The ad in question was paid for by America First Action, which spent $1.7 million on negative ads against Feehan in the CD1 race. It had received a $10 million donation from Sheldon and Miriam Adelson in mid-September. Sheldon Adelson is the same person who pledged $30 million to the Congressional Leadership Fund (a Republican PAC) after he got an enormous windfall from the Republican tax cut last year.

The group (not groups) that employs Feehan part time is the Center for a New American Security. Major defense contractor Northrup Grumman, the US government, and Charles River Ventures (a venture capital firm) all provide a far larger share of its funding than George Soros does. Retired general and now defense secretary James Mattis was a board member of the center until he was appointed to his current post.

Does this employer sound like a fringe liberal outfit to you?

Calling Feehan’s campaign “Soros sponsored” is also a stretch. Feehan didn’t receive any money directly from Soros. He didn’t accept PAC money either, but some outside groups ran ads for him and against Hagedorn. Soros donated $5 million to Priorities USA Action during this cycle, which independently ran $103,000 worth of negative ads against Hagedorn, according to the Center for Responsive Politics.

To keep that in perspective, Adelson’s group spent sixteen times more on negative ads than Soros’s group did in the race. (In either case, it’s too much outside money.)

You may think it’s pointless to rehash this after the election, but a lie unanswered is a lie allowed to stand, and George Soros’s name will continue to come up.

Who is George Soros? Why is he a bogeyman for conservatives?

Soros is an 88-year-old Hungarian Jewish immigrant whose parents, fearing the Holocaust, sent him away disguised as the godson of an agriculture official in 1944. He was neither a Nazi nor a Nazi collaborator as some nefariously claim. He was a 13-year-old boy. Fortunately he and his family survived World War II.

Soros eventually moved to New York City and became a hedge fund manager, which is how he made his billions. Unlike the Koch brothers, David and Charles, who inherited hundreds of millions from their father and donate heavily to conservative causes that promote deregulation and anti-tax doctrine in their economic self-interest, Soros has poured his billions into humanitarian causes that don’t directly benefit him financially. This is perhaps his greatest capitalist heresy.

His harrowing brush with Germany’s project of genocide as a youth made him keenly interested in promoting “open societies.” He supports organizations that encourage individual liberty, pluralism, civil society, and free thought.

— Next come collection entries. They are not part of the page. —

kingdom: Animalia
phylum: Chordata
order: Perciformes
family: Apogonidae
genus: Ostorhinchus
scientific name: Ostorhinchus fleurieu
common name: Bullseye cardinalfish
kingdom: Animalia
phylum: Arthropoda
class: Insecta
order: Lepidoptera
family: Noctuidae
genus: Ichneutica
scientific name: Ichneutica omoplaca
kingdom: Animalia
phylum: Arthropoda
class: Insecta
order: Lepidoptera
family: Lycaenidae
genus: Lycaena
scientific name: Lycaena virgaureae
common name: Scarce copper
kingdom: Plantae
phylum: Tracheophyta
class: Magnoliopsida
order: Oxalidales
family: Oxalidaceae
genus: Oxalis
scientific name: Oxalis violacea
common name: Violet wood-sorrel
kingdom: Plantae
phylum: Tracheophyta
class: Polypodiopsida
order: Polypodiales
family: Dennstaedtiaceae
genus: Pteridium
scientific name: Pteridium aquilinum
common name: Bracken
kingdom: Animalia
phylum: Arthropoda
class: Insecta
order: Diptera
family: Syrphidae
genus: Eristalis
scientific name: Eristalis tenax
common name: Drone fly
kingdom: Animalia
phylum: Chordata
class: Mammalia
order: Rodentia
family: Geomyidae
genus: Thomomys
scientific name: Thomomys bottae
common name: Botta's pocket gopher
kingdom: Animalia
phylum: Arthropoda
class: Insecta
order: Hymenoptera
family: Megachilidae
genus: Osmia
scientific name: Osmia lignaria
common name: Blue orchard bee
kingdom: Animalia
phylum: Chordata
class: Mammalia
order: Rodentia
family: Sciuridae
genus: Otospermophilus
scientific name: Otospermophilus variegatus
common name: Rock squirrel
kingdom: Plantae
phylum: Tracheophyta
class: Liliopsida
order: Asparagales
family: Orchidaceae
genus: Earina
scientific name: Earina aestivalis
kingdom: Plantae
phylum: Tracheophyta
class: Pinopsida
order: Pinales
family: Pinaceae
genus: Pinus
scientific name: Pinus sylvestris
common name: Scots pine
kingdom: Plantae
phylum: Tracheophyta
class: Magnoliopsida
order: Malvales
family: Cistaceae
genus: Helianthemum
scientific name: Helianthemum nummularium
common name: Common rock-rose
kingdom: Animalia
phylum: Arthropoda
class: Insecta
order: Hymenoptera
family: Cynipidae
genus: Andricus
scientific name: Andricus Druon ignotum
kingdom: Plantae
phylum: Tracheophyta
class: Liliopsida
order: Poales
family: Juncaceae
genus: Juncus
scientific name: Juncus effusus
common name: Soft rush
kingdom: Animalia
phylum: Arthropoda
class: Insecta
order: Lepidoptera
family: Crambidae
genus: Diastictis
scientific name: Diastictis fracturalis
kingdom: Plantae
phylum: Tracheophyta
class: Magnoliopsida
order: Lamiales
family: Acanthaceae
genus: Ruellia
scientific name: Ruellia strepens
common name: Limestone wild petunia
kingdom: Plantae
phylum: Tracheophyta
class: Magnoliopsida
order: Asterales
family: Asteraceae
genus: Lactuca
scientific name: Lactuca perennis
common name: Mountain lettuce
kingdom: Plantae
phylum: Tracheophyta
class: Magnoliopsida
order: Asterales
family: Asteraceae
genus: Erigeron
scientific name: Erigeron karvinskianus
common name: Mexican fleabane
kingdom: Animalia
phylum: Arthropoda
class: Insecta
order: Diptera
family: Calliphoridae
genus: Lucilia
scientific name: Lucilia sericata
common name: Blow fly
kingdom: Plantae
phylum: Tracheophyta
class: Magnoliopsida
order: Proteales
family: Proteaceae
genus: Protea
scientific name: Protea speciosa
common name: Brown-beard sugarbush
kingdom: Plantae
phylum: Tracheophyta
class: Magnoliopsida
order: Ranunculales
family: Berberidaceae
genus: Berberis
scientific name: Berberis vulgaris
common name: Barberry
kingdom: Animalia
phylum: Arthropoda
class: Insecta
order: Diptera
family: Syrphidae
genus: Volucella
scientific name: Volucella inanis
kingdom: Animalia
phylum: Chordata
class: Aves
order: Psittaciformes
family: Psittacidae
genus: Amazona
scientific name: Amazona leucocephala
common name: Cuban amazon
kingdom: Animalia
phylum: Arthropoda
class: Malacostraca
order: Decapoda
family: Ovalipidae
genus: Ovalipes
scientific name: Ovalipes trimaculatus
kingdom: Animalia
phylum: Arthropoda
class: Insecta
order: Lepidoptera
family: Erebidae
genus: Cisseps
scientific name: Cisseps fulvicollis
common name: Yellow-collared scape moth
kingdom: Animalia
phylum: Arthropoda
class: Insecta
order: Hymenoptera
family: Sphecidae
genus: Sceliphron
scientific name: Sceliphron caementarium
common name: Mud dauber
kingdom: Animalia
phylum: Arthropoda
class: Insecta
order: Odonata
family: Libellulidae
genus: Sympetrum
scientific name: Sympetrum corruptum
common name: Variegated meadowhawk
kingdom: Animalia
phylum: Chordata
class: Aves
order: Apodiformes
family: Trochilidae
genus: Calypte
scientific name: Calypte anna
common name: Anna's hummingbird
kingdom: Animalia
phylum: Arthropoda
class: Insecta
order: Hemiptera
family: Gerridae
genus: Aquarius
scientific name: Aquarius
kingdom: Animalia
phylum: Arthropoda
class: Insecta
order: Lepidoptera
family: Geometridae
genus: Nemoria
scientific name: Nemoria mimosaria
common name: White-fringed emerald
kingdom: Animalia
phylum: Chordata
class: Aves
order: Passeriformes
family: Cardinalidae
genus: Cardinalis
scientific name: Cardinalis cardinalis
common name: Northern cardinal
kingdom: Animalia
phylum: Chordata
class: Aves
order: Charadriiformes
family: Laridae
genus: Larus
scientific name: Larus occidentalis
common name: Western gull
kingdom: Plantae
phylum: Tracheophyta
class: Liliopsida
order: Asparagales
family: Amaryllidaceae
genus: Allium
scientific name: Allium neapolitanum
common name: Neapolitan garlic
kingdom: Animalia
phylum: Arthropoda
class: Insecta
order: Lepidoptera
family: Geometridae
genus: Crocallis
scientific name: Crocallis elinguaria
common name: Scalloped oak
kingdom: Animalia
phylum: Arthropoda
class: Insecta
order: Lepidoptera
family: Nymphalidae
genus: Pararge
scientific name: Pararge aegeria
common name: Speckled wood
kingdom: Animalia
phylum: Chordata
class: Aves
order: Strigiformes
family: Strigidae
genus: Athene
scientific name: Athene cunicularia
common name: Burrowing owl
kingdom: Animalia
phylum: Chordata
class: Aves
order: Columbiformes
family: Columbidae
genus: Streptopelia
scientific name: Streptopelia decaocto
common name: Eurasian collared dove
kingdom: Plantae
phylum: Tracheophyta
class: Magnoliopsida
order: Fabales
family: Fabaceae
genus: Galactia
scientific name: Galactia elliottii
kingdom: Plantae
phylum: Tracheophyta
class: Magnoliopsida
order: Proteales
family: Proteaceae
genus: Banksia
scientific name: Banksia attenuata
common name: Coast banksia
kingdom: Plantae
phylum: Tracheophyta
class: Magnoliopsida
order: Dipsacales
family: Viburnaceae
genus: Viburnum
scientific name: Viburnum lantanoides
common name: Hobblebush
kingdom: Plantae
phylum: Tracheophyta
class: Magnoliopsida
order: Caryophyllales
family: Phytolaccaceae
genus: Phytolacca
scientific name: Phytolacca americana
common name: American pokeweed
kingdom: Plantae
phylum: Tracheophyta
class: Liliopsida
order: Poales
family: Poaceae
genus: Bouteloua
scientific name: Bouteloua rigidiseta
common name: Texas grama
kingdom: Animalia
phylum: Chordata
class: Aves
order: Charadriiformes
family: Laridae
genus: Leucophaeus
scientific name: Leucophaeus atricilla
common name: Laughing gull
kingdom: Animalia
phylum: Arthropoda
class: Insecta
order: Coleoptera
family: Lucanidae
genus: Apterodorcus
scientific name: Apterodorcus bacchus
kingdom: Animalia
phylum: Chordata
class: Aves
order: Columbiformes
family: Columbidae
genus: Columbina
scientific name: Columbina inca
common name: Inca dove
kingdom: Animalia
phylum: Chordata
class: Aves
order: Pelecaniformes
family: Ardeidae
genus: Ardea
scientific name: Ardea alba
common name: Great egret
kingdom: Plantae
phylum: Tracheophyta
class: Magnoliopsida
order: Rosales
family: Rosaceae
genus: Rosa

Being a Jewish financier in such a visible philanthropic role has made him a prime target for anti-Semitic groups. His name, like the word “globalist,” is frequently a dog whistle for white nationalism.

Tribalism and nationalism are on the rise. We see it in our neighbor Rep. Steve King’s overtly racist statements, in the Baraboo boys’ Nazi salute at prom in Wisconsin, in the Tree of Life mass shooting, in the fear mongering around the Honduran migrant caravan, and in the effectiveness of using George Soros’s name to attack Dan Feehan.

There remains deep fear of pluralism, even though being a melting pot has been key to our superpower status. We heard hostile chants of “Jews will not replace us!” at the Unite the Right rally in Charlottesville last year. I’ve recently seen sanitized versions of this message show up in my Facebook news feed with memes like, “Do you open your doors and let anyone into your house?” This is the language of threat and invasion that has led to unspeakably dark places in human history.

This is part of who we are, and we must grapple with it. Lies like we saw repeated in the ad against Dan Feehan will be a potent force here again in the 2020 election.

Jennifer Vogt-Erickson is a member of the Freeborn County DFL Party.